POLITICO has obtained a copy of the draft document, dated November 1, which was drafted by the Foreign Office but has yet to be formally adopted after consultations with other ministries and the Chancellery, meaning changes could still happen.
“We aim to use market-based instruments to change the incentive structure for German business diversification so that reducing export dependence becomes more attractive,” the draft text says, adding that businesses “who are particularly exposed to China” should be obliged “to specify and summarize relevant China-related developments and figures” as part of their disclosure requirements.
“We will consider whether affected companies should perform regular stress tests to identify China-specific risks at an early stage and be able to take corrective action,” the document continues.
According to the text, Germany will also “examine” the possibility of creating a legal basis that would allow the government, or the EU, to control “security-critical” foreign investments by German or European companies in China – a measure which could potentially prevent companies from transferring critical infrastructure to the People’s Republic and thereby increase dependencies.

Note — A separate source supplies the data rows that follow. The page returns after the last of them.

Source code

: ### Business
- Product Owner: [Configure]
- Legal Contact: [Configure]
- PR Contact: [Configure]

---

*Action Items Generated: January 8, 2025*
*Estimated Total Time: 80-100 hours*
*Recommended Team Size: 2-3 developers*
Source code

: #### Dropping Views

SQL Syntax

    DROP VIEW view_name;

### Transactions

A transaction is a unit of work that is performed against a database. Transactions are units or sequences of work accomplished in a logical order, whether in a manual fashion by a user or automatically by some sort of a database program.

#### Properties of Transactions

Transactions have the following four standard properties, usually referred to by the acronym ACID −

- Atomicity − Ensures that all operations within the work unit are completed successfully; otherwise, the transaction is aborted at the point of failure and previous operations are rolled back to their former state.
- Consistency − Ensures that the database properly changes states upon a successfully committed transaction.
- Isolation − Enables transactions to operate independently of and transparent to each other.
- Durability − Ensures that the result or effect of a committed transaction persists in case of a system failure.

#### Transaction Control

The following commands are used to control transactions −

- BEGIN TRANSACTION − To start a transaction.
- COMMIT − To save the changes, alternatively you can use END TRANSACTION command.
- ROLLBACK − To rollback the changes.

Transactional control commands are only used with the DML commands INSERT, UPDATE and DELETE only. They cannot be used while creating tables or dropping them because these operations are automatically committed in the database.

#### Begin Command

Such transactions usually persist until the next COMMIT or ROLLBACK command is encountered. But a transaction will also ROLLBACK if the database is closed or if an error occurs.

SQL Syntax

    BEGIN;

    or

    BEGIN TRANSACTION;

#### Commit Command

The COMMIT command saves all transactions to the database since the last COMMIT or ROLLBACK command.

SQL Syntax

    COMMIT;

Berlin also wants “a better European overview of Chinese investments and holdings in critical infrastructure” in Europe, such as ports.
In addition, the text also proposes to create cartels of European buyers for the purchase of specific minerals such as rare earths in order to “strengthen the negotiating position of European companies”.
In addition, state-backed investment guarantees should be limited to €3 billion per company and be subject to stricter criteria such as compliance with environmental standards and labor rights and no work. forced into the supply chain. “When issuing export credit guarantees, we will tighten the criteria to prevent unwanted technology transfers,” the draft text says.
The document also calls for “strengthening” relations with Taiwan. “We support the European Parliament’s call for an early and open scoping exercise and impact assessment for a bilateral investment agreement with Taiwan,” he said, adding that, like Taiwan is a member of the World Trade Organization, “such an agreement is consistent with the EU’s one-China policy.”
However, moving towards such an investment deal would likely upset China, which has seen the ratification of its investment deal with the EU stalled due to political tensions. Beijing’s foreign ministry has already reacted angrily to the German draft strategy, criticizing the “German side’s denigration of China” on issues such as human rights.